Whichever lines of the entries hold the word "dfsg" should be identified and copied.

#### Data extracts

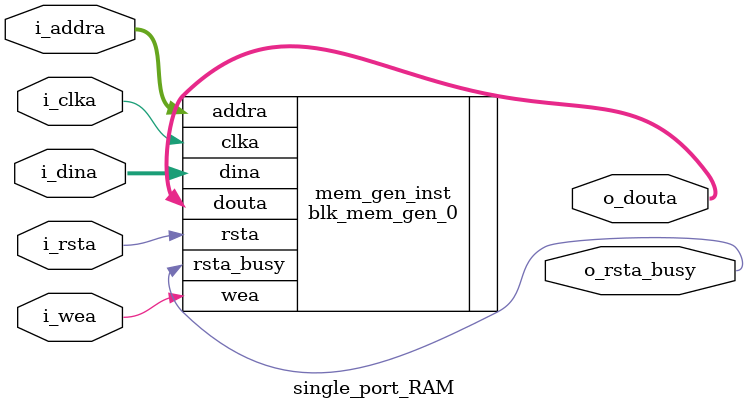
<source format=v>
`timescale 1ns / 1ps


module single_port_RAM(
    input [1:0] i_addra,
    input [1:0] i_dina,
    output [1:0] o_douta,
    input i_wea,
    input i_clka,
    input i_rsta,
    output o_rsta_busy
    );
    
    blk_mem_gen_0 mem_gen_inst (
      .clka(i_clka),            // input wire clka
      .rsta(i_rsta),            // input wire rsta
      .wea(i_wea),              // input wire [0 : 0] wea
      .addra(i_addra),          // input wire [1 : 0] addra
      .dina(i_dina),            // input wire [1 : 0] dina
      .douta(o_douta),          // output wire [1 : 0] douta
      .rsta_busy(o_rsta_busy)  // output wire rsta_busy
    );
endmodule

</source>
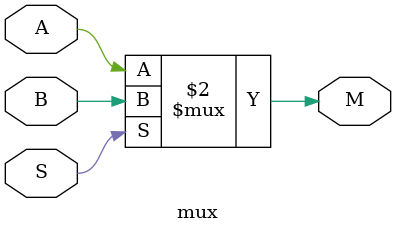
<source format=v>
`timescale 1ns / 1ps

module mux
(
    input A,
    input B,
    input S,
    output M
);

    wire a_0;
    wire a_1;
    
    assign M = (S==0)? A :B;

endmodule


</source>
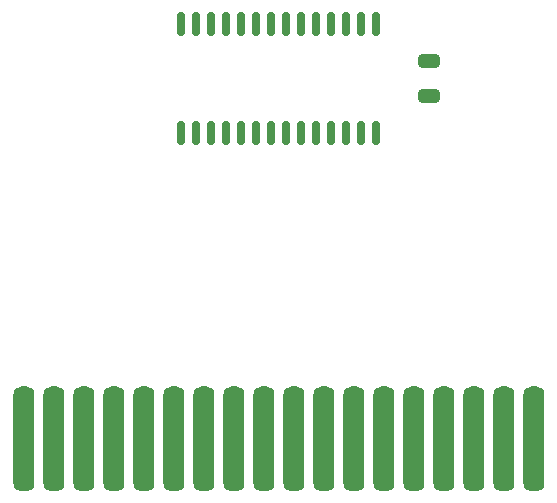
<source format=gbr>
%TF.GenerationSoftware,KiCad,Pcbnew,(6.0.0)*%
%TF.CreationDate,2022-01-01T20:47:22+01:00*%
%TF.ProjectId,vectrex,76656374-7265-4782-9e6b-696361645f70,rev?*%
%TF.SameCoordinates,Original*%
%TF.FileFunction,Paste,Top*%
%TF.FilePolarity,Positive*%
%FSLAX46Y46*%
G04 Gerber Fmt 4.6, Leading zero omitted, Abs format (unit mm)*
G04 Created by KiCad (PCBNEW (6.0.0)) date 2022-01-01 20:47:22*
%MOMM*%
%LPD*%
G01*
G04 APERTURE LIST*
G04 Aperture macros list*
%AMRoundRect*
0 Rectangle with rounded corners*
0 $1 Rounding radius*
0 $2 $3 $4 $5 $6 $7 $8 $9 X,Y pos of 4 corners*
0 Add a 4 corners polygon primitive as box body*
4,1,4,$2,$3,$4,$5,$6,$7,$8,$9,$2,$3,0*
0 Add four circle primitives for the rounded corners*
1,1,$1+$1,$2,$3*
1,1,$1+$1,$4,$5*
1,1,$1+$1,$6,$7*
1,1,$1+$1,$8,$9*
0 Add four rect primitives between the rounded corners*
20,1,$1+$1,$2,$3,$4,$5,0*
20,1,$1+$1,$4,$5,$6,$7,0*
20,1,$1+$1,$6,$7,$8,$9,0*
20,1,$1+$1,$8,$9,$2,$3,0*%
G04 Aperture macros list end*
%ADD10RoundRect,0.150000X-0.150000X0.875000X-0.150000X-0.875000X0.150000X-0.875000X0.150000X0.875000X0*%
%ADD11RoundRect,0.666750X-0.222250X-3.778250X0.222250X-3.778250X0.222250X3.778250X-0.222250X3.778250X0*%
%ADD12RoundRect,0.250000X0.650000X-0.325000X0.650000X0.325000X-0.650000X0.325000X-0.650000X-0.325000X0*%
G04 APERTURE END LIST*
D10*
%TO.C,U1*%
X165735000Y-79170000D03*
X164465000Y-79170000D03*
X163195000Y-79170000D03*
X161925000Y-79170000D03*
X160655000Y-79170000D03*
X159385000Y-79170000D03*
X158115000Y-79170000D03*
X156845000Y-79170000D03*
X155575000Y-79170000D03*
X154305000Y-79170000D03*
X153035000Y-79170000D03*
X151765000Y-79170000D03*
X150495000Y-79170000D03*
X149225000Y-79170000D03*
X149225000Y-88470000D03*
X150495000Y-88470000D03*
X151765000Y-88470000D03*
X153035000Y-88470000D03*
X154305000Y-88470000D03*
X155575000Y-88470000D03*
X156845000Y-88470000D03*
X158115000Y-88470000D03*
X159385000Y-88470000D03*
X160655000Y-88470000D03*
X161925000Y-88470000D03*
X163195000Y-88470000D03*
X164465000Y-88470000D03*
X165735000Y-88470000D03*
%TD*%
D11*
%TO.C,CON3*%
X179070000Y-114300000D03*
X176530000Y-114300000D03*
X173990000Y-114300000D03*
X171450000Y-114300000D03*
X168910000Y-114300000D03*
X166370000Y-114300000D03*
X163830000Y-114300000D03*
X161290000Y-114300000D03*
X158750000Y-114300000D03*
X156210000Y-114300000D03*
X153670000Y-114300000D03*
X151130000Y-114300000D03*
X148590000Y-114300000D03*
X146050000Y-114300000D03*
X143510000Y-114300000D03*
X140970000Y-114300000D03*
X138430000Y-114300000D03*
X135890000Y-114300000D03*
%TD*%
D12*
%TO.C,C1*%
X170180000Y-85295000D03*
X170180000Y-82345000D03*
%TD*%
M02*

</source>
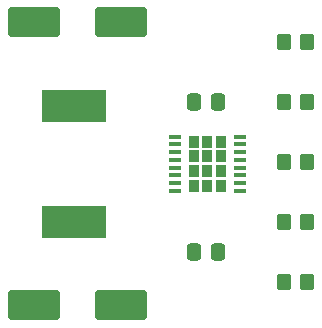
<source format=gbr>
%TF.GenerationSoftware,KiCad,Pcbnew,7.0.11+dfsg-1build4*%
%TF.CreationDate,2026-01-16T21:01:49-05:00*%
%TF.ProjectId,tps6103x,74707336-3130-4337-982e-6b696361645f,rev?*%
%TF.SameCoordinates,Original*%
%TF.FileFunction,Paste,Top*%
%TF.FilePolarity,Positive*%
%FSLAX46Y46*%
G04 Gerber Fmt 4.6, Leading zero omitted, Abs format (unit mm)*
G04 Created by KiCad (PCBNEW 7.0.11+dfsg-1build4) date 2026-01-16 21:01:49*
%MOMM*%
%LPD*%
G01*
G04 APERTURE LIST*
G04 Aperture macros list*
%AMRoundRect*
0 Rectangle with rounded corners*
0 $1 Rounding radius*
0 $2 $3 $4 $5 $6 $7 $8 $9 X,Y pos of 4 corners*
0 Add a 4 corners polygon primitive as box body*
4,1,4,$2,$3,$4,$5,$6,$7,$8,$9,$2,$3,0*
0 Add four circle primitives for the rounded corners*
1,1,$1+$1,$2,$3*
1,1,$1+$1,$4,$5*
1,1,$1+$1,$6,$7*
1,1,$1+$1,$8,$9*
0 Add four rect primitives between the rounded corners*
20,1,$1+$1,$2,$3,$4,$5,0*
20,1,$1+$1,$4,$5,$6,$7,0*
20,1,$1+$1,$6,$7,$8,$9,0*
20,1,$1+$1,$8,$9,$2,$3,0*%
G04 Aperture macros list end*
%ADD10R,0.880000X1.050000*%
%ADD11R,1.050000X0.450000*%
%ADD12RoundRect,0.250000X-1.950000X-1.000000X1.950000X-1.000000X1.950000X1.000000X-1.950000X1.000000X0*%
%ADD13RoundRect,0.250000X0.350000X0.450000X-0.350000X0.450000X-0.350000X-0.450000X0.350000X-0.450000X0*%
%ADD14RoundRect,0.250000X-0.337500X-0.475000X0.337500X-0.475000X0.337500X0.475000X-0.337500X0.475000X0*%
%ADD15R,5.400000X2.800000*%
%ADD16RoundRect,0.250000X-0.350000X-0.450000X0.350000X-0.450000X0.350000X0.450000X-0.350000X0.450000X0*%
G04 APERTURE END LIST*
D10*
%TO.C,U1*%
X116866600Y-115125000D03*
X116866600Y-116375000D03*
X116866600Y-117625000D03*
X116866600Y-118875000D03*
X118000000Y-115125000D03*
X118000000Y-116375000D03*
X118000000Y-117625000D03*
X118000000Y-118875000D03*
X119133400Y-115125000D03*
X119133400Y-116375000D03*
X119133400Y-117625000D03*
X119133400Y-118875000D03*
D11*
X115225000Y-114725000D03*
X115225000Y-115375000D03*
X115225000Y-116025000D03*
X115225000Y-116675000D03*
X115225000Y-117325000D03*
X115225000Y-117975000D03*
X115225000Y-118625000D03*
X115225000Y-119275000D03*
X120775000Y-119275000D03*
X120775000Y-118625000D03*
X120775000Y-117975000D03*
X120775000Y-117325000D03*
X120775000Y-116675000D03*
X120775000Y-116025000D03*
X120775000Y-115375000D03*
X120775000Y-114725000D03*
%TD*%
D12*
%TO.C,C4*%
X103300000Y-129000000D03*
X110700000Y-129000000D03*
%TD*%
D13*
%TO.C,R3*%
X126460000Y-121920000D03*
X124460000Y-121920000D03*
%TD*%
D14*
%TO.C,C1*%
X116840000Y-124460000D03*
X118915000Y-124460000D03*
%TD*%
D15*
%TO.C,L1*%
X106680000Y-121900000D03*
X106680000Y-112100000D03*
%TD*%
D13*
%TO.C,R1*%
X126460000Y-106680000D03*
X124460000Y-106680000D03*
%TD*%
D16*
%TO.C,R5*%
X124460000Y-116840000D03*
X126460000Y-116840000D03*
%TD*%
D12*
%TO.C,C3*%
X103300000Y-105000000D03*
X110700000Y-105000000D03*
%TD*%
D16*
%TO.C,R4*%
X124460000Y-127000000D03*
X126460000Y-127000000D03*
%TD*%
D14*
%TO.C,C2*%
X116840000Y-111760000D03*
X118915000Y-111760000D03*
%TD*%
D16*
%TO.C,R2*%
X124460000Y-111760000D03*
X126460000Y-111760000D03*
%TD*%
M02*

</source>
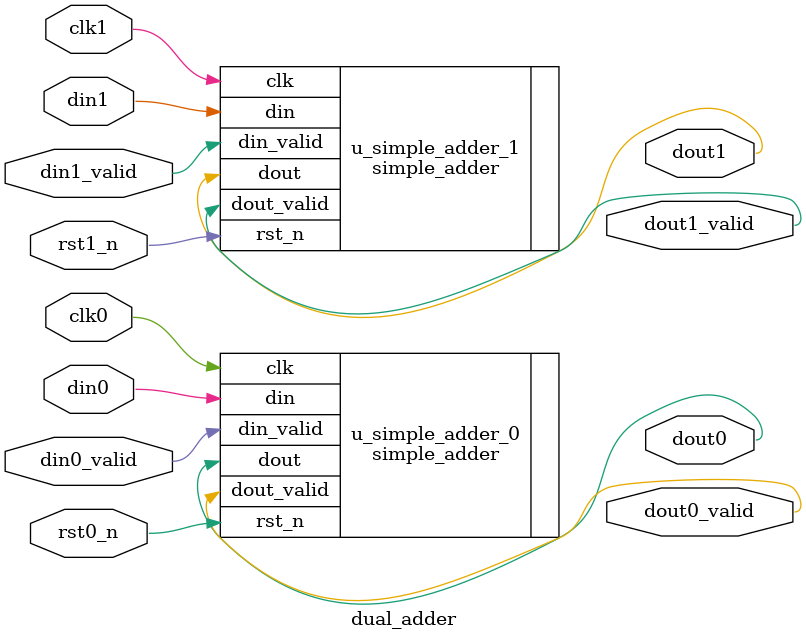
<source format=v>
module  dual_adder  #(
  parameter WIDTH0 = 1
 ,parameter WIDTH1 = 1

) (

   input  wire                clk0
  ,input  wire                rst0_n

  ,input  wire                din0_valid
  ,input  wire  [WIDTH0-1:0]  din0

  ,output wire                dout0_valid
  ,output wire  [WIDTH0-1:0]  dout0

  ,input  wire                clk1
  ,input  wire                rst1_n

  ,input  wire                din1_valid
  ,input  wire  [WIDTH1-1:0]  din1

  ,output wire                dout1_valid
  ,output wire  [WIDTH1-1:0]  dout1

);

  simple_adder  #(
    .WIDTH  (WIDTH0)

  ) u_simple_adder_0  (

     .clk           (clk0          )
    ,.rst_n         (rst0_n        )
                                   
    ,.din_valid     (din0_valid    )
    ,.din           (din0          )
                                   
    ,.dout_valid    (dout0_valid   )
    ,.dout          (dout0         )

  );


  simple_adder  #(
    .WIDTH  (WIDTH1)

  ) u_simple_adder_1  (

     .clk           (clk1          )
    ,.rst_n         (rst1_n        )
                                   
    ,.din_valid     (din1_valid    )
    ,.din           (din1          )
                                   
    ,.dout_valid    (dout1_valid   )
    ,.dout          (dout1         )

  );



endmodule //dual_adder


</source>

########
#### Data extracts

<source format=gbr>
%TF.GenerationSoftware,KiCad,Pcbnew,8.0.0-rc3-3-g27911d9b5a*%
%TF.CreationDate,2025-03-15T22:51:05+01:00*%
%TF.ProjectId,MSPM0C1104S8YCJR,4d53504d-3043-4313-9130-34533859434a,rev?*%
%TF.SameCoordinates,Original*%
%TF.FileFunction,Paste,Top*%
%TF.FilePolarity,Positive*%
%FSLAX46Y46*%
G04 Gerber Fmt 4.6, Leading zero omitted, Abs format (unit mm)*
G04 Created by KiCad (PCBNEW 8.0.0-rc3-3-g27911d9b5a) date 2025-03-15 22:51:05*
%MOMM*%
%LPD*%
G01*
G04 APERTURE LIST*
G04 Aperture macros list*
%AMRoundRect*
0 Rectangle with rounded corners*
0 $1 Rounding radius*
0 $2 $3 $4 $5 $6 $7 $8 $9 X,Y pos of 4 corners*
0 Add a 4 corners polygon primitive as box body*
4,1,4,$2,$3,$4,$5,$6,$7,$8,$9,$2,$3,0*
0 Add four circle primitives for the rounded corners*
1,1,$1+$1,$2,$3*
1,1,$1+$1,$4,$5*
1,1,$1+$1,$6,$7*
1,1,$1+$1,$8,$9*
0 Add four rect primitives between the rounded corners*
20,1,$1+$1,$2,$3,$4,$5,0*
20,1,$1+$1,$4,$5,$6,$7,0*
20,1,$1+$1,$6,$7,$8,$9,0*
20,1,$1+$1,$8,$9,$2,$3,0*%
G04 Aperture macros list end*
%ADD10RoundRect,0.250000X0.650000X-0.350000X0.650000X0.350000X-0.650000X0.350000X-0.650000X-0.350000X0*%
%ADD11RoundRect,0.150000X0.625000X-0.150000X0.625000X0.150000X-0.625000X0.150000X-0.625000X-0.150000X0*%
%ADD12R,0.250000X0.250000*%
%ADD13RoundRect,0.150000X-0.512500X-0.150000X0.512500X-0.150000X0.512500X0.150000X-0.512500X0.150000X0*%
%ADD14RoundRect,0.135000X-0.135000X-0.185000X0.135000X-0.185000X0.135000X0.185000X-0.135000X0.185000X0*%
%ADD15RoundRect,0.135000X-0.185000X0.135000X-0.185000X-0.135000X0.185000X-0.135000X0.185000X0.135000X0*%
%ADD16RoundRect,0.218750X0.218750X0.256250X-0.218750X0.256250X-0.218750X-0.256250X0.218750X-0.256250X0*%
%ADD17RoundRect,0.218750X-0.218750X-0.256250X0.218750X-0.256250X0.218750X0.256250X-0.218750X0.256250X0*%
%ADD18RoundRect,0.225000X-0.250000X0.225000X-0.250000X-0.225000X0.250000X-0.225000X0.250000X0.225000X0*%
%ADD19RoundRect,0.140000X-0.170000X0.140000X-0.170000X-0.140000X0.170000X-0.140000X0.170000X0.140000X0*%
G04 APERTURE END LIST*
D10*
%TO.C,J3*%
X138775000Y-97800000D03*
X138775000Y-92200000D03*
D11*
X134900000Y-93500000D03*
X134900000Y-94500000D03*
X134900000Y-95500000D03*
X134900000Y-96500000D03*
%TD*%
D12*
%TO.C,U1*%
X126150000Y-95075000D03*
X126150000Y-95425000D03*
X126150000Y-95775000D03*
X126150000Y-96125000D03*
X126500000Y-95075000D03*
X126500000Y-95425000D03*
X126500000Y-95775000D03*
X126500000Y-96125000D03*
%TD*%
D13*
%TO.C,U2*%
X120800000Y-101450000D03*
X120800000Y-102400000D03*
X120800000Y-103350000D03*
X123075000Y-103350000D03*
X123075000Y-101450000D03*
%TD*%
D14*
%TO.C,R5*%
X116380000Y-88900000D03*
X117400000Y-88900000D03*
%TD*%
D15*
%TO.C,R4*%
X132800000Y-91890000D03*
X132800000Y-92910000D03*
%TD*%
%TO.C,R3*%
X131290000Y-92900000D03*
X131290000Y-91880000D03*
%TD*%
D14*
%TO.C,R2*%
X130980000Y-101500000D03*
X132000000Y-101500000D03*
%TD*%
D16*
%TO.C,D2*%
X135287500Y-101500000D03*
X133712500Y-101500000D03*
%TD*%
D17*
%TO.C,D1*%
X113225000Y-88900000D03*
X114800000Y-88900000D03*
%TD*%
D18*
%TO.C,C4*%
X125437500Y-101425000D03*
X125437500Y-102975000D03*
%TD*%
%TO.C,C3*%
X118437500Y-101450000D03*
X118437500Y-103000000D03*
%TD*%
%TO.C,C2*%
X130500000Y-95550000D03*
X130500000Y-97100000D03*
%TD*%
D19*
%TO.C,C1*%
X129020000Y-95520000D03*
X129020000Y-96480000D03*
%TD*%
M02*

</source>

########
#### Data extracts

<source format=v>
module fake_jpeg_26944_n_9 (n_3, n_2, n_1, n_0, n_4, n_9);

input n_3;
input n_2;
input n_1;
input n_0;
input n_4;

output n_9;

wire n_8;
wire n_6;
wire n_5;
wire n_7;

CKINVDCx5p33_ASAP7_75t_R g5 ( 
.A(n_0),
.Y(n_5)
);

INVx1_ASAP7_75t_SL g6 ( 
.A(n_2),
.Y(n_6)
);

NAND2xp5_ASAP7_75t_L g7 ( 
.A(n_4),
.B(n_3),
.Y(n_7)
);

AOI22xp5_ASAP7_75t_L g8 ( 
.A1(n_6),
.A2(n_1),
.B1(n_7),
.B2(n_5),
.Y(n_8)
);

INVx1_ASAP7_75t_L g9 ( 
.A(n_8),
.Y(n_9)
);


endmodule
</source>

########

Exercise result>
%TF.GenerationSoftware,KiCad,Pcbnew,7.0.11+dfsg-1build4*%
G04 Created by KiCad (PCBNEW 7.0.11+dfsg-1build4) date 2026-01-16 21:01:49*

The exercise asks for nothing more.